DESCRIPTION OF THE TASK: Lines from the top of the entries through the line that has "Сб.-Нд. з 11:00 до 18:00" must be duplicated exactly, and no others.

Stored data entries
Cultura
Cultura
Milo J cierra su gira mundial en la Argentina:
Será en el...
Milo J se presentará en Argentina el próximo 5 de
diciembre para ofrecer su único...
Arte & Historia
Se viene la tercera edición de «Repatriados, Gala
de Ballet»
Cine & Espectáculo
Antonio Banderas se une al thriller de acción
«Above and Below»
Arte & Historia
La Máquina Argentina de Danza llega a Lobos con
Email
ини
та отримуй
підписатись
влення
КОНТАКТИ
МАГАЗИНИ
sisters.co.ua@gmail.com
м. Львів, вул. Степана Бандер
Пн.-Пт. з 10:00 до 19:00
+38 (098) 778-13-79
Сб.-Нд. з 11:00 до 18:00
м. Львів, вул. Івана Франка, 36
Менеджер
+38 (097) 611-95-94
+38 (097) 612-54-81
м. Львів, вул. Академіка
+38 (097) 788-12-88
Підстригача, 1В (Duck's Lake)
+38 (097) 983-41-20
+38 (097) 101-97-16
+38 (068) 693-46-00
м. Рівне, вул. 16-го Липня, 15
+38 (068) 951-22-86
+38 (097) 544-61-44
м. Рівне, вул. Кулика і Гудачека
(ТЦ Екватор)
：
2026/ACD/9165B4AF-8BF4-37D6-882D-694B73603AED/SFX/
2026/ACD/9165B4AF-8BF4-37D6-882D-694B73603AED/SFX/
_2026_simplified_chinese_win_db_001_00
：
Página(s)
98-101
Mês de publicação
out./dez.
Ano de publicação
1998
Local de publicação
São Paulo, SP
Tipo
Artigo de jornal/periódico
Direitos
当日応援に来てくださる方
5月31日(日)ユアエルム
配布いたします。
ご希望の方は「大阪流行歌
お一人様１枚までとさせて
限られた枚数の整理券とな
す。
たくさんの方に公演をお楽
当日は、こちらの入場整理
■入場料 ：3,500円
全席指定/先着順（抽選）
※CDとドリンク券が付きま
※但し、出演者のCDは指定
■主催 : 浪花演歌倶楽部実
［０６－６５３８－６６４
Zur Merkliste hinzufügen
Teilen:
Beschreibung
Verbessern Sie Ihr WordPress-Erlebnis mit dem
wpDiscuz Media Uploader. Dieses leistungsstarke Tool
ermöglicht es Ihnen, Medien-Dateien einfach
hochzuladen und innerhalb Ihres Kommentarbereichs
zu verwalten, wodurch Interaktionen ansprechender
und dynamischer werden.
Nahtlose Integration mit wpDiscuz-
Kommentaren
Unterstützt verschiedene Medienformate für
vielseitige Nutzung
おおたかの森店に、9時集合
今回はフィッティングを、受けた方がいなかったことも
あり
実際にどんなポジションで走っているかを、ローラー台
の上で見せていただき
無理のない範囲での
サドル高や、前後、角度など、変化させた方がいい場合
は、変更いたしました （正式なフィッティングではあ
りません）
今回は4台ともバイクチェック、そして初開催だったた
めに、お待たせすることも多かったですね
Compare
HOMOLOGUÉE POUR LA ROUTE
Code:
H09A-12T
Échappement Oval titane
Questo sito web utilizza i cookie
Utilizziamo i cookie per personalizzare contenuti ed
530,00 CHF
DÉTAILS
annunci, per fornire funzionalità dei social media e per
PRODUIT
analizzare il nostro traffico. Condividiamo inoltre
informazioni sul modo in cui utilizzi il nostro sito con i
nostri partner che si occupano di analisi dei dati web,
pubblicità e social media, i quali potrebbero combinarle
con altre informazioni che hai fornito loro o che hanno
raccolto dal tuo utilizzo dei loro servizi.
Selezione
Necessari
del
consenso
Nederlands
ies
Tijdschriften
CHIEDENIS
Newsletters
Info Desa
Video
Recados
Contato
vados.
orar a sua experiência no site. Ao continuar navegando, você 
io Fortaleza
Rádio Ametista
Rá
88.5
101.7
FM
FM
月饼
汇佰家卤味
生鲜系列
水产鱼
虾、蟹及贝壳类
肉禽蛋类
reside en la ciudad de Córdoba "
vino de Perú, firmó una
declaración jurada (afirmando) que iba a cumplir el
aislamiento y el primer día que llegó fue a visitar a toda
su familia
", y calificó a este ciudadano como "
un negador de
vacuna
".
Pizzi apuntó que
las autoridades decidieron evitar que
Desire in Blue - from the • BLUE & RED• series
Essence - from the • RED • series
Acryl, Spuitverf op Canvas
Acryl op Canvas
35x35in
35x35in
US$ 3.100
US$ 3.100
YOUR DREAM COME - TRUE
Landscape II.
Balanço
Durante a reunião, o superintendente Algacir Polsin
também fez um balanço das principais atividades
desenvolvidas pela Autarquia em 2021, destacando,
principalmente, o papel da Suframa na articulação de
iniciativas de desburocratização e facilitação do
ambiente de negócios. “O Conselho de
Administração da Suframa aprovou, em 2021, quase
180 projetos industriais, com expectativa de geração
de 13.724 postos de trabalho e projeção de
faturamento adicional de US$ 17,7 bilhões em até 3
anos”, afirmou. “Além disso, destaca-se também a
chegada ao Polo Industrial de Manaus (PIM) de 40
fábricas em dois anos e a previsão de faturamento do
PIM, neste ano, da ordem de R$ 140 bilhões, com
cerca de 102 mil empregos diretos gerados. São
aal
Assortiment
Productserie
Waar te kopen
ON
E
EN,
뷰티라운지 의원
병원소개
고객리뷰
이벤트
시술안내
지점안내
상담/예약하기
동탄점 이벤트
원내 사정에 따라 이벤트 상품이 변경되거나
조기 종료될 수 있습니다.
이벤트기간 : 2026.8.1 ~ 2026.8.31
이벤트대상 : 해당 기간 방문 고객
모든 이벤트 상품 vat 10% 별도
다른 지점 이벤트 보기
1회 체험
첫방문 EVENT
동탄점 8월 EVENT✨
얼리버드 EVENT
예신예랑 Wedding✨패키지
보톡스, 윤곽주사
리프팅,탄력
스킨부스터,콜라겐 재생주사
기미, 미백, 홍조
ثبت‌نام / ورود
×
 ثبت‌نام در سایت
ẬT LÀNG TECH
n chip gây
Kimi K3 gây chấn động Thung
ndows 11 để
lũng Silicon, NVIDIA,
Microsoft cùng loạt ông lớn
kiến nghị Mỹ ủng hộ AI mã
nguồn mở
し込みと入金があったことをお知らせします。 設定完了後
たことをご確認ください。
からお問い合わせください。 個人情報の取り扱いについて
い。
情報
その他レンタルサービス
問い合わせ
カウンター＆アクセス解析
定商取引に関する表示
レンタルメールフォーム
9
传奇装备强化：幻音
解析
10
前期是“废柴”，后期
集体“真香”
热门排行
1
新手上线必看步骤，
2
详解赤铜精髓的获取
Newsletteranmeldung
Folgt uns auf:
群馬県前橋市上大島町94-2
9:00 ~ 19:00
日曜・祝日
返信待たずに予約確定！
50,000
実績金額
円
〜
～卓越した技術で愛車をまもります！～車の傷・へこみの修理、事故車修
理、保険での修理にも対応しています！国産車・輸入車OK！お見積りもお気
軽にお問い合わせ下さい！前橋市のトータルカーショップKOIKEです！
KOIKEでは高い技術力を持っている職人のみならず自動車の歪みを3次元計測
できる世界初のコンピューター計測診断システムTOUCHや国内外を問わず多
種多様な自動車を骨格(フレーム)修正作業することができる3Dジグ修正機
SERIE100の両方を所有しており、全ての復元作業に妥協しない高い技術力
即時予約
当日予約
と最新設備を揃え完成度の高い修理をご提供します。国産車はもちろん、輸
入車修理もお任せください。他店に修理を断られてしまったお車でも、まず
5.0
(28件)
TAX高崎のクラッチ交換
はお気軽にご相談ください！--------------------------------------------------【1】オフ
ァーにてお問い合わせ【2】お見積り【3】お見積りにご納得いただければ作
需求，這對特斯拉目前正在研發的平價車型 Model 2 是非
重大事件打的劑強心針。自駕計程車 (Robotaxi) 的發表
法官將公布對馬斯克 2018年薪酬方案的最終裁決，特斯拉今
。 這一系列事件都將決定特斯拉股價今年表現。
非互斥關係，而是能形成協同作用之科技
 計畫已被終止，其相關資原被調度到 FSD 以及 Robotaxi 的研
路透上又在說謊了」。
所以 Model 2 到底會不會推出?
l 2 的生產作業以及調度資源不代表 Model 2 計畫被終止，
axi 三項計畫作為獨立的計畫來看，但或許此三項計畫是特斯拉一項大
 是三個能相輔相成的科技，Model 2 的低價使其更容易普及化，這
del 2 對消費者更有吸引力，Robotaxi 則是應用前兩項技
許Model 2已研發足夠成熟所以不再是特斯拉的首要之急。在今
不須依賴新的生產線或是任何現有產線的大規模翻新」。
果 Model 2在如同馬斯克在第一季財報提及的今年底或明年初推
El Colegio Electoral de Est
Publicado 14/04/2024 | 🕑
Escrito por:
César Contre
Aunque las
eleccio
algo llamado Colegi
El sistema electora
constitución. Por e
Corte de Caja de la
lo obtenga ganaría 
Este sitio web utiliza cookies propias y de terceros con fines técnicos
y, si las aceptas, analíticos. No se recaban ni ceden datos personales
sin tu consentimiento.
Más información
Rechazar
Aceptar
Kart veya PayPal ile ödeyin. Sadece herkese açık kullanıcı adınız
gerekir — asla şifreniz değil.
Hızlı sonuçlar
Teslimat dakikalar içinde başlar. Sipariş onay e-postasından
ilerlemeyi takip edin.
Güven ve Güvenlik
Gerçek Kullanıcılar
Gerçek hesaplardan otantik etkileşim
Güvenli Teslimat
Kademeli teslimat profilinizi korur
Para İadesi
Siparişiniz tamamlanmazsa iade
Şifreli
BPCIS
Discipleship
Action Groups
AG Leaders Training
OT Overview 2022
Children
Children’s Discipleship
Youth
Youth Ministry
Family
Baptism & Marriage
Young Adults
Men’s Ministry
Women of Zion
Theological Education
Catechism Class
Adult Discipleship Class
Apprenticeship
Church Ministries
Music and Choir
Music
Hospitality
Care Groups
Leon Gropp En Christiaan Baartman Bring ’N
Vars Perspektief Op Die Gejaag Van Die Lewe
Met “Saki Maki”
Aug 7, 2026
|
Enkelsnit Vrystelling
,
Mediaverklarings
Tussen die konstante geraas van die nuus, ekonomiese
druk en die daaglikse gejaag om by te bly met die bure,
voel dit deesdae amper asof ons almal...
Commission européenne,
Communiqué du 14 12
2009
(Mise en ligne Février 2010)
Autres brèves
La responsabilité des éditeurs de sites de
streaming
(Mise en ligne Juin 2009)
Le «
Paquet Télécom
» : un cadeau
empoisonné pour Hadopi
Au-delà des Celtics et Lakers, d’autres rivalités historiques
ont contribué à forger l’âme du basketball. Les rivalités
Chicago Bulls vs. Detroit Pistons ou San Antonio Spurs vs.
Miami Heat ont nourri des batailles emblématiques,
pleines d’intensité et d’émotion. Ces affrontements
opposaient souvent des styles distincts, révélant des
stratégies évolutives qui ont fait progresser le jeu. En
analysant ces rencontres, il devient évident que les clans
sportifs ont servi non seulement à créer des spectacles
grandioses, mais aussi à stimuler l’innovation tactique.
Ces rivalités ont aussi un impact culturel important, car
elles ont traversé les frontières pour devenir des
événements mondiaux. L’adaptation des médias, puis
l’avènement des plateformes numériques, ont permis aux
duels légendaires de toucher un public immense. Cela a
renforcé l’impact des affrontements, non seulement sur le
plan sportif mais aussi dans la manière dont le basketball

TASK RESPONSE:
Cultura
Cultura
Milo J cierra su gira mundial en la Argentina:
Será en el...
Milo J se presentará en Argentina el próximo 5 de
diciembre para ofrecer su único...
Arte & Historia
Se viene la tercera edición de «Repatriados, Gala
de Ballet»
Cine & Espectáculo
Antonio Banderas se une al thriller de acción
«Above and Below»
Arte & Historia
La Máquina Argentina de Danza llega a Lobos con
Email
ини
та отримуй
підписатись
влення
КОНТАКТИ
МАГАЗИНИ
sisters.co.ua@gmail.com
м. Львів, вул. Степана Бандер
Пн.-Пт. з 10:00 до 19:00
+38 (098) 778-13-79
Сб.-Нд. з 11:00 до 18:00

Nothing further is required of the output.